B. Tokoh Tasawwuf pada Masa Pertengahan
Abad ketiga dan ke empat H atau lebih tepatnya pada masa pertengahan, pembahahasan mengenai tasawwuf kian meluas dalam bidang akhlak dan mendorong lahirnya pendalaman studi psikologis dan gejala-gejala kejiwaan serta pengaruhnya bagi perilaku. Pada masa pertengahan ini disebut sebagai fase tasawwuf, dimana praktisi kerohanian pada masa sebelumnya digelari dengan berbagai sebutan (zahid, abid, nasik, dsb), kini diawal abad 3 H mendapat sebutan Sufi. (6) 

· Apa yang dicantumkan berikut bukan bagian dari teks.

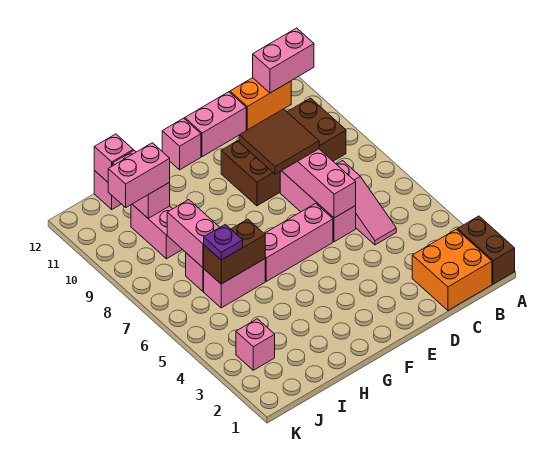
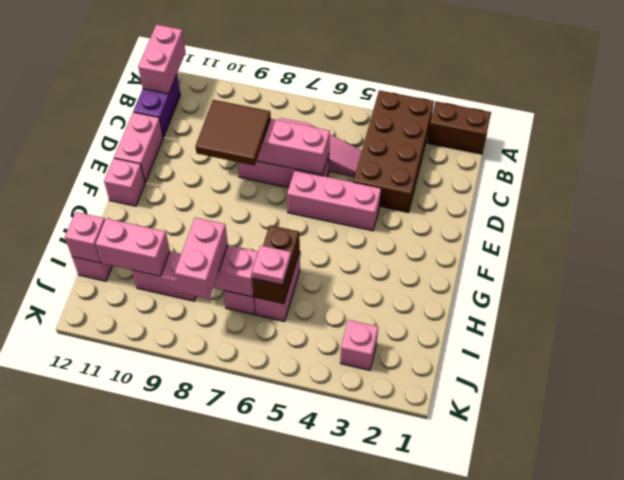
orange 2x2 brick [412,229,492,310] -> none
brown 2x4 brick [221,98,346,206] -> brown 2x4 brick moved to [353,90,434,212]
orange 1x2 brick [230,78,291,130] -> purple 1x2 brick [133,75,180,137]
pink 1x3 brick [264,203,333,281] -> pink 1x3 brick turned to [287,170,381,231]
purple 1x1 plate [204,224,243,260] -> pink 1x1 plate [252,245,291,285]
pink 1x2 brick [108,143,170,207] -> pink 1x2 brick moved to [175,218,228,299]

Kemudian muncul tokoh-tokoh seperti:
1. Ma’rufal-Karkhi
Nama lengkapnya Abu Mahfudz-Ma’ruf Fairuz Al-Karkhy (wafat 200 H/815 M), salah seorang tokoh besar di kalangan syekh Shuffi, yang doanya sangat mustajabah. Dimana kuburnyapun dapat menyembuhkan orang sakit. Bahkan penduduk Baghdad berkata: “kuburan Ma’ruf merupakan obat yang mujarab”. Ma’ruf adalah budak yang dimerdekakan Ali bin Musa Ar-Ridha RA. Dan merupakan guru As-Saqathy.Sary As-Saqathy pernah bermimpi melihat Ma’ruf Al-Karkhy berada dibawah Arasy. Kemudian Allah SWT berfirman kepada paramalaikat-Nya,“siapakah orang ini?” Para malaikat menjawab,“Engkau lebih Maha Tahu wahai Tuhan.” Lalu Allah SWT berfirman: “Ini adalah Ma’ruf Al Karkhy. Ia mabuk karena mencintai-Ku, dan tidak akan sadar kecuali bertemu dengan-Ku.” (7)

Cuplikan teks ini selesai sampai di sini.